At each edition of the DSM and other diagnostic manuals, the definitions of self-mutilation and pathologized body modifications are adjusted, meaning that there is no certainty about such practices (Favazza, 2011). The alienation of psychiatry and its institutions from the context in which it is situated or the environment it attempts to classify is a symptom of modern science. In this sense, we must reject the "[...] infallibility and universality of the representatives of science" (Bakunin, 1975, p. 57), for psychiatric discourses on body inscriptions are "just as constructed as historical, literary or artistic narratives of self-injury" (Chaney, 2017, p. 220).


From the condemnation of body inscriptions as sins, to their criminalization and subsequent pathologization, we sought to analyze how the lines are drawn between the freedom to self-assert, to transform one's own body, and the subordination to institutions that control the body and regulate life. These lines, although treated by modern science as timeless and fixed, are permeable, fragile and unsustainable. Whether through pathologization, which includes an entire diagnostic and categorical basis and treatment protocols for the self-mutilating individual (Chaney, 2017), or through criminalization, which marginalizes street body modification practices (Souza, 2020) and regulates sedentary and institutionalized practices, we can identify the state's control over the body, society and life.

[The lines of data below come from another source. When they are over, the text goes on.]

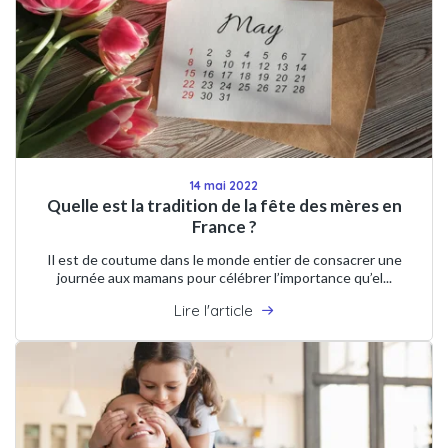
14 mai 2022
Quelle est la tradition de la fête des mères en
France ?
Il est de coutume dans le monde entier de consacrer une
journée aux mamans pour célébrer l’importance qu’el...
Lire l'article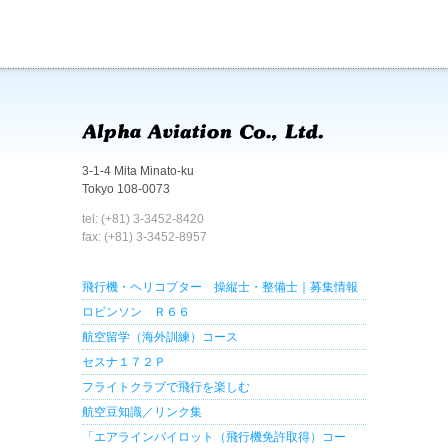
3-1-4 Mita Minato-ku
Tokyo 108-0073
tel: (+81) 3-3452-8420
fax: (+81) 3-3452-8957
飛行機・ヘリコプター 操縦士・整備士｜募集情報
ロビンソン Ｒ６６
航空留学（海外訓練）コース
セスナ１７２Ｐ
フライトクラブで飛行を楽しむ
航空豆知識／リンク集
「エアラインパイロット（飛行機免許取得）コー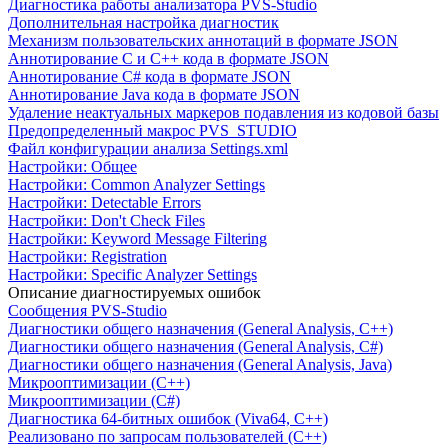
Диагностика работы анализатора PVS-Studio
Дополнительная настройка диагностик
Механизм пользовательских аннотаций в формате JSON
Аннотирование C и C++ кода в формате JSON
Аннотирование C# кода в формате JSON
Аннотирование Java кода в формате JSON
Удаление неактуальных маркеров подавления из кодовой базы
Предопределенный макрос PVS_STUDIO
Файл конфигурации анализа Settings.xml
Настройки: Общее
Настройки: Common Analyzer Settings
Настройки: Detectable Errors
Настройки: Don't Check Files
Настройки: Keyword Message Filtering
Настройки: Registration
Настройки: Specific Analyzer Settings
Описание диагностируемых ошибок
Сообщения PVS-Studio
Диагностики общего назначения (General Analysis, C++)
Диагностики общего назначения (General Analysis, C#)
Диагностики общего назначения (General Analysis, Java)
Микрооптимизации (C++)
Микрооптимизации (C#)
Диагностика 64-битных ошибок (Viva64, C++)
Реализовано по запросам пользователей (C++)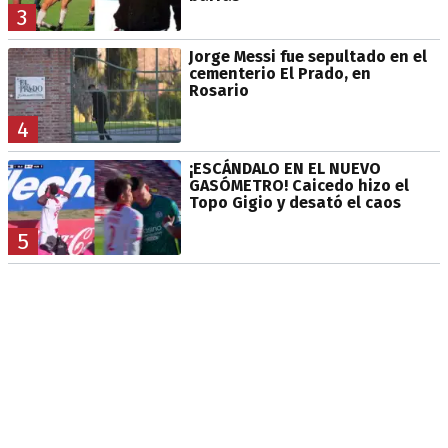
3
Jorge Messi fue sepultado en el
cementerio El Prado, en
Rosario
4
¡ESCÁNDALO EN EL NUEVO
GASÓMETRO! Caicedo hizo el
Topo Gigio y desató el caos
5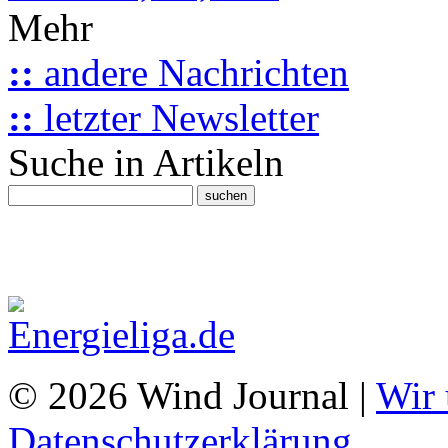
Mehr
::
andere Nachrichten
::
letzter Newsletter
Suche in Artikeln
© 2026 Wind Journal |
Wir 
Datenschutzerklärung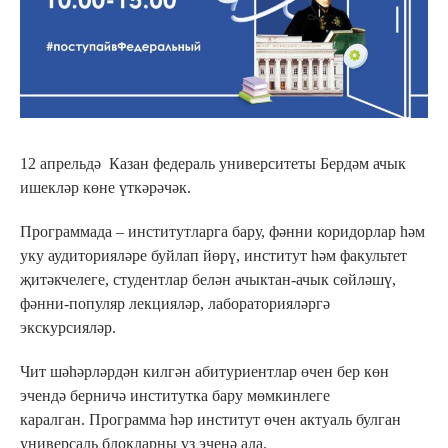
12 апрельдә Казан федераль университеты Бердәм ачык
ишекләр көне үткәрәчәк.
Программада – институтларга бару, фәнни коридорлар һәм
уку аудиторияләре буйлап йөрү, институт һәм факультет
җитәкчелеге, студентлар белән ачыктан-ачык сөйләшү,
фәнни-популяр лекцияләр, лабораторияләргә
экскурсияләр.
Чит шәһәрләрдән килгән абитуриентлар өчен бер көн
эчендә берничә институтка бару мөмкинлеге
каралган. Программа һәр институт өчен актуаль булган
универсаль блокларны үз эченә ала.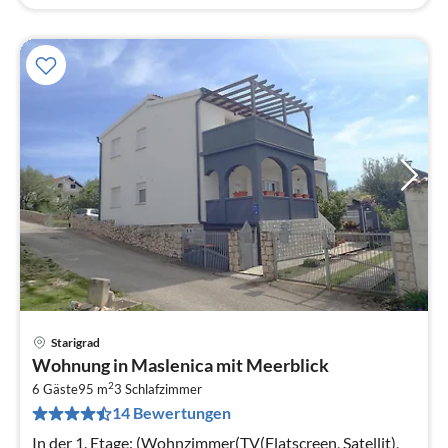
Starigrad
Pre
Wohnung in Maslenica mit Meerblick
ab
2
1
6 Gäste
95 m
3
Schlafzimmer
14 Bewertungen
pr
Na
In der 1. Etage: (Wohnzimmer(TV(Flatscreen, Satellit),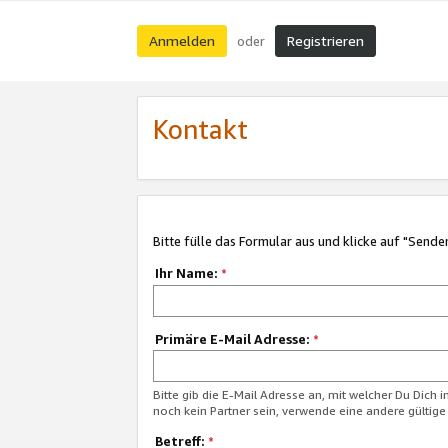
Anmelden
Registrieren
oder
Kontakt
Bitte fülle das Formular aus und klicke auf "Sende
Ihr Name:
*
Primäre E-Mail Adresse:
*
Bitte gib die E-Mail Adresse an, mit welcher Du Dich 
noch kein Partner sein, verwende eine andere gültige
Betreff:
*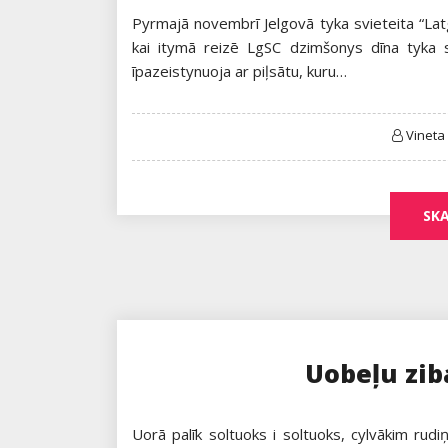
Pyrmajā novembrī Jelgovā tyka svieteita “Lat
kai itymā reizē LgSC dzimšonys dīna tyka sv
īpazeistynuoja ar piļsātu, kuru…
Vineta
SKA
Uobeļu zi
Uorā palīk soltuoks i soltuoks, cylvākim rud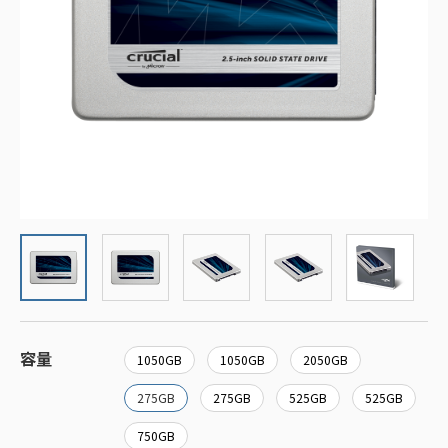
容量
1050GB
1050GB
2050GB
275GB
275GB
525GB
525GB
750GB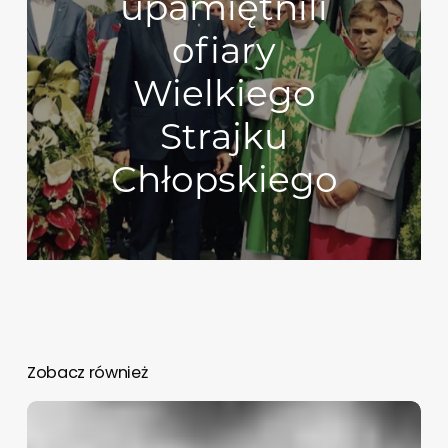
upamiętnili
ofiary
Wielkiego
Strajku
Chłopskiego
Zobacz również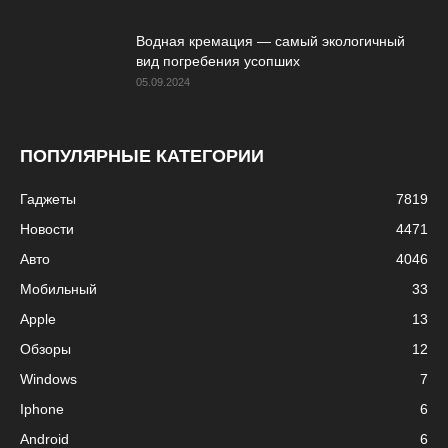
Водная кремация — самый экологичный
вид погребения усопших
05.09.2024
ПОПУЛЯРНЫЕ КАТЕГОРИИ
Гаджеты
7819
Новости
4471
Авто
4046
Мобильный
33
Apple
13
Обзоры
12
Windows
7
Iphone
6
Android
6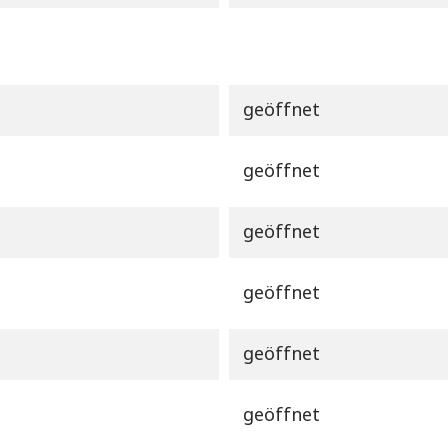
geöffnet
geöffnet
geöffnet
geöffnet
geöffnet
geöffnet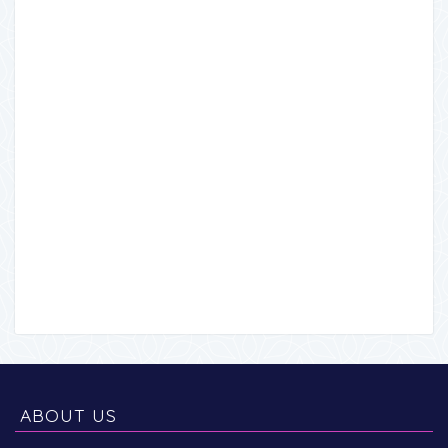
ABOUT US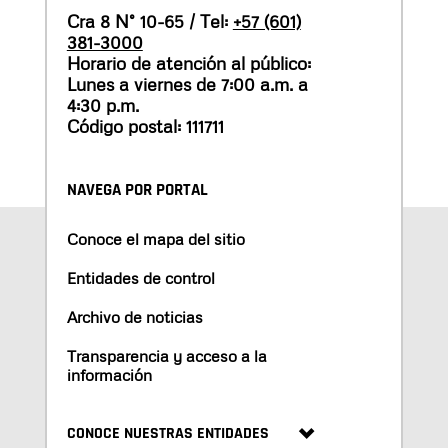
Cra 8 N° 10-65 / Tel:
+57 (601)
381-3000
Horario de atención al público:
Lunes a viernes de 7:00 a.m. a
4:30 p.m.
Código postal: 111711
NAVEGA POR PORTAL
Conoce el mapa del sitio
Entidades de control
Archivo de noticias
Transparencia y acceso a la
información
CONOCE NUESTRAS ENTIDADES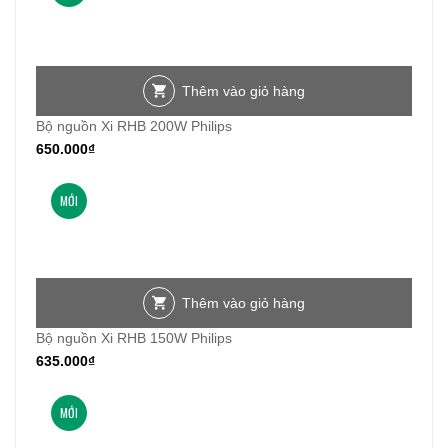
Thêm vào giỏ hàng
Bộ nguồn Xi RHB 200W Philips
650.000
₫
MỚI
Thêm vào giỏ hàng
Bộ nguồn Xi RHB 150W Philips
635.000
₫
MỚI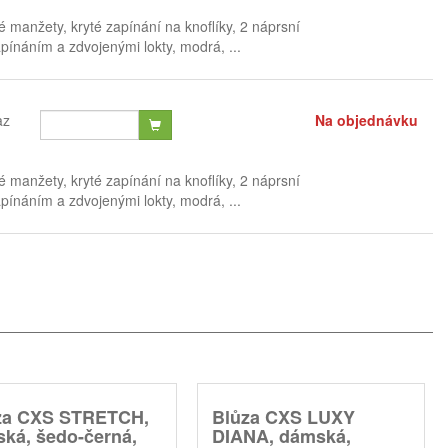
é manžety, kryté zapínání na knoflíky, 2 náprsní
ínáním a zdvojenými lokty, modrá, ...
az
Na objednávku
é manžety, kryté zapínání na knoflíky, 2 náprsní
ínáním a zdvojenými lokty, modrá, ...
za CXS STRETCH,
Blůza CXS LUXY
ská, šedo-černá,
DIANA, dámská,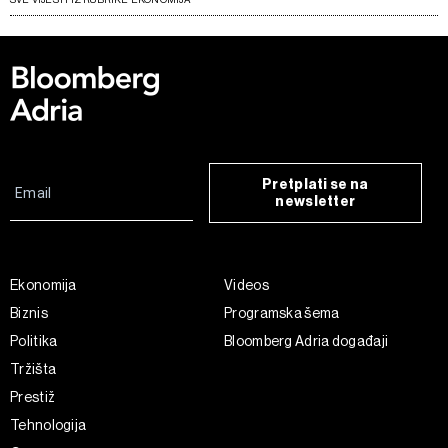
Pretplati se na
newsletter
Ekonomija
Videos
Biznis
Programska šema
Politika
Bloomberg Adria događaji
Tržišta
Prestiž
Tehnologija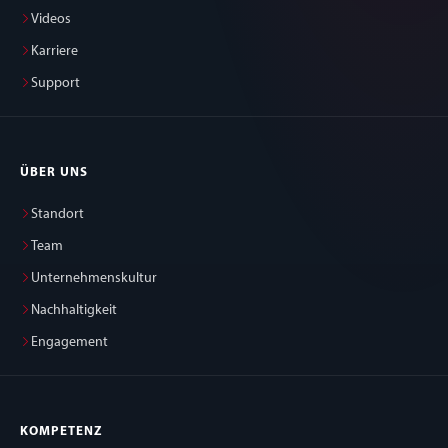
Videos
Karriere
Support
ÜBER UNS
Standort
Team
Unternehmenskultur
Nachhaltigkeit
Engagement
KOMPETENZ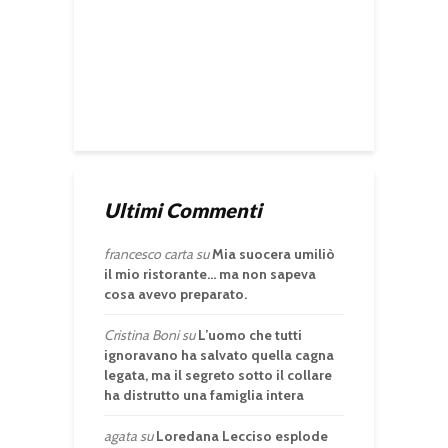
Ultimi Commenti
francesco carta
su
Mia suocera umiliò
il mio ristorante… ma non sapeva
cosa avevo preparato.
Cristina Boni
su
L’uomo che tutti
ignoravano ha salvato quella cagna
legata, ma il segreto sotto il collare
ha distrutto una famiglia intera
agata
su
Loredana Lecciso esplode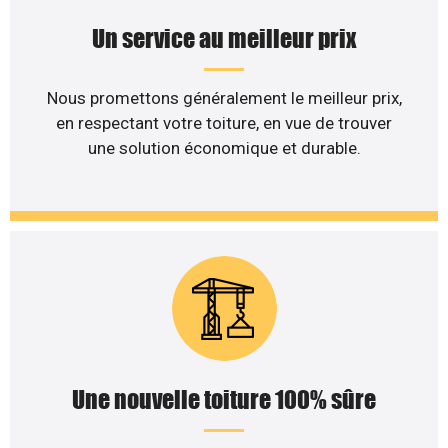
Un service au meilleur prix
Nous promettons généralement le meilleur prix,
en respectant votre toiture, en vue de trouver
une solution économique et durable.
Une nouvelle toiture 100% sûre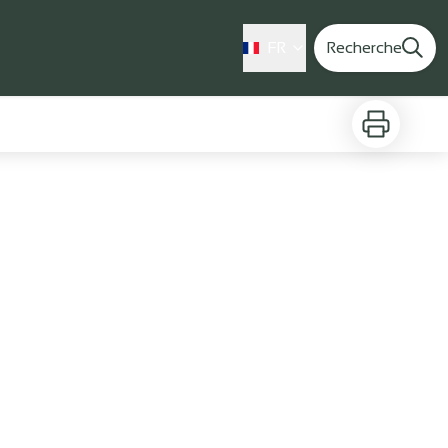
FR
Recherche
Imprimer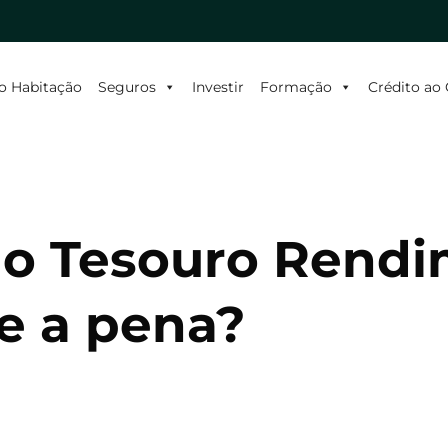
o Habitação
Seguros
Investir
Formação
Crédito a
do Tesouro Rend
le a pena?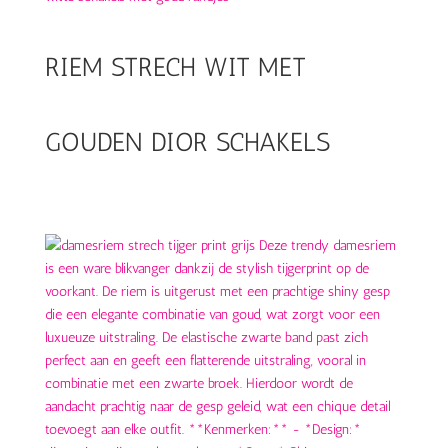
RIEM STRECH WIT MET
GOUDEN DIOR SCHAKELS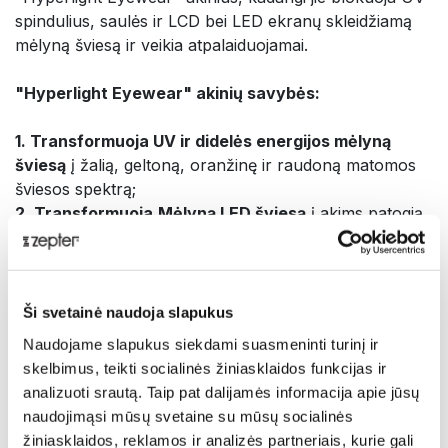
spindulius, saulės ir LCD bei LED ekranų skleidžiamą
mėlyną šviesą ir veikia atpalaiduojamai.
"Hyperlight Eyewear" akinių savybės:
1. Transformuoja UV ir didelės energijos mėlyną
šviesą
į žalią, geltoną, oranžinę ir raudoną matomos
šviesos spektrą;
2. Transformuoja
Mėlyną LED šviesą
į akims patogią
šviesą (veikia atpalaiduojamai)
Transformacijos metu UV ir didelės energijos mėlyna
šviesa optimizuojama pagal natūralų akių jautrumą;
3.
Suteikia ryškesnį vaizdą
;
Ši svetainė naudoja slapukus
4. Optimizuoja
smegenų funkciją
(suderina EEG
Naudojame slapukus siekdami suasmeninti turinį ir
signalus);
skelbimus, teikti socialinės žiniasklaidos funkcijas ir
5.
Reguliuoja neuroendokrinologijos veiksmus
;
analizuoti srautą. Taip pat dalijamės informacija apie jūsų
padidina serotoniną ir reguliuoja
naudojimąsi mūsų svetaine su mūsų socialinės
serotonino/melatonino santykį (kuris mažina depresiją
žiniasklaidos, reklamos ir analizės partneriais, kurie gali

Therefore, we criticize any deterministic science that purports to be universal (Bakunin, 1975), that assumes to have more power over a body than the individual who lives in it, or the environment that surrounds it. According to Soares (2015), the bond we develop with our bodies depends fundamentally on the environment in which we live, our individuality, our beliefs: "the main link between 'the modified' is the experience of having undergone some process of modification, and often this will be the only one, because the lives of these individuals are not limited to these practices" (Soares, 2015, p. 6).

Criminalizing, inferiorizing or condemning individuals who make inscriptions on their bodies is to reproduce what anarchism rejects, that is, "[...] authoritarian organisms which, by force [...] impose their own will on others" (Malatesta, 2009, p. 4). The legitimacy of medical/psychiatric literature is conferred on it by the institutions that protect them; it is these institutions that benefit from churchism and punitivism, annulling any possibility of individual and collective self-determination, because the church, the state and medicine arrogate the right to attribute meaning to the bodies of those they govern. Our argument is contrary to any attempt to control a body, or to reduce its experiences to preconceived narratives about its existence. As Chaney (2017, p. 222) puts it, "no one meaning of self-harm can be considered more 'true' or genuine than any other". Any meaning assigned to body inscriptions must be considered within their environment, within a specific context; it must therefore be presumed to be partial.